Modelling a league

In any game between evenly-matched opponents, there is a considerable chance element in the outcome — we cannot predict the result of the match. We will use a simulation to investigate how much a league table reflects this randomness and how much the results depend on the abilities of the different teams.

The first stage in any simulation is to produce a model for the process. In the league table example, such a model defines the probabilities of winning, drawing and losing for each match during the season. A good model would express these probabilities in terms of different abilities for the various teams (perhaps based on their results from the previous year), a home-team advantage and changes during the season. However a much simpler model can still provide useful information.

We will model a league with 10 teams. We initially assume that the two teams in each match are equally likely to win. More precisely, in any match between teams i and j, we assume that

P(win)=P(lose)=.4, P(draw)=.2

Click Run League to perform a simulation in which each pair of teams plays two matches (one at each team's home ground). The table on the left shows the winners of all 90 matches that were played with a cross representing a draw. The row and column totals show the total points for each team in its home and away matches respectively. (Three points are awarded for a win and one for a draw.)

The table in the centre shows the placings of the teams at the end of the season.

Is the best team likely to be top of the league?

We will concentrate on the final position of Team A in the league — its rank is shown by a cross in the dot plot on the right. (A rank of 1 means that the team was top or top equal in the league.)

Click Accumulate and run the simulation several more times.

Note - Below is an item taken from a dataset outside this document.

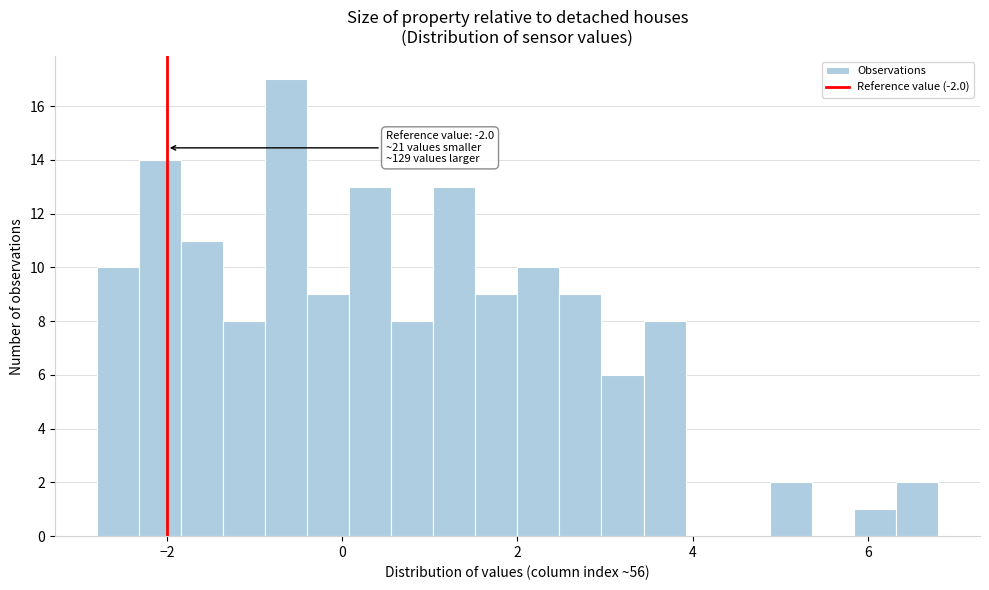

Read against the x-axis, roughly where is the centre of the tallest bar?

-0.6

Observe that Team A has (almost) the same chance of being in any position in the league at the end of the season.

The slider under the diagram allows us to adjust the probability of Team A winning its matches. (The other teams remain evenly matched.) Give Team A a probability of 0.55 of winning its matches — more than double its probability of losing — then repeat the simulation 100 times.

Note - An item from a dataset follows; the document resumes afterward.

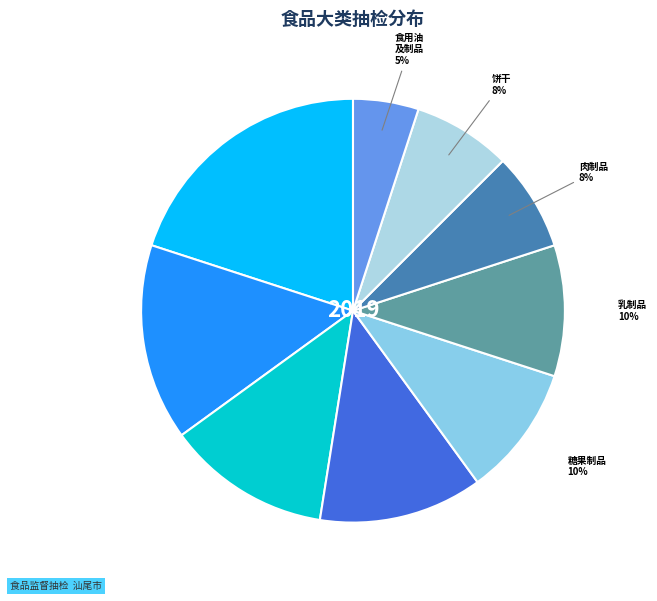

How many slices are in this pie chart?

9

Observe that Team A often wins the league, but not always. In almost half of our simulated seasons, another team beats it, despite Team A's advantage! Indeed, you will probably have observed that Team A's final placing was in the bottom half of the league in several simulated seasons!

We clearly need to be careful about interpreting a team's placing as being due to skill, rather than chance!

From the results of several runs of a simulation, we often get a good idea of the properties of our model.

However there is some uncertainty due to the randomness of the sampling process.